INFORMATION SHOWN:
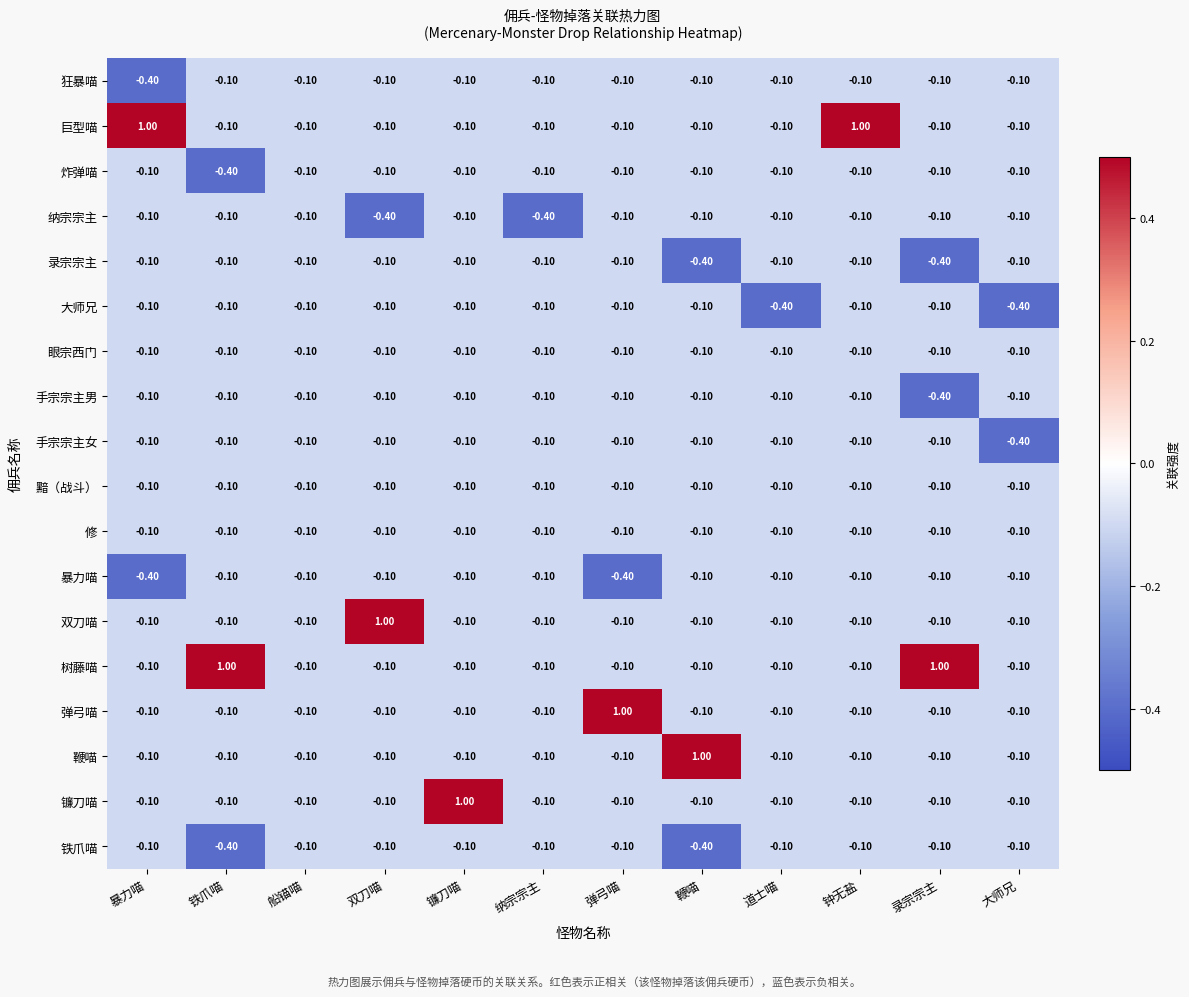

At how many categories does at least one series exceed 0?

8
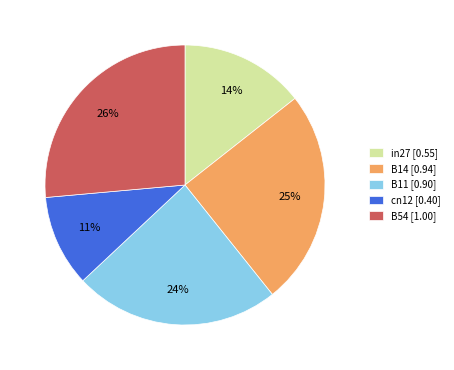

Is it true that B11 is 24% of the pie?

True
* * *
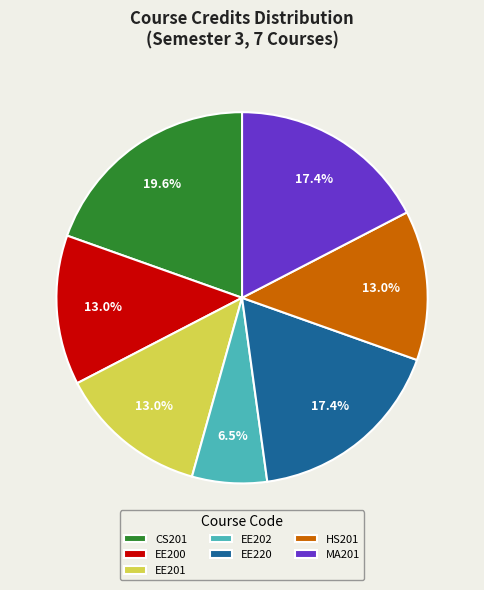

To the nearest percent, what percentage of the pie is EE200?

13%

YOUR OBJECTIVE:
Turn the data into a JSON list of strings, one string per line, starting at the line that contains "At how many" and stopping after the line that contains "Is it true that B11 is 24% of the pie?". Omit blank lines and leave the pictures out.

RESULT FOR THIS TASK:
[
  "At how many categories does at least one series exceed 0?",
  "8",
  "Is it true that B11 is 24% of the pie?"
]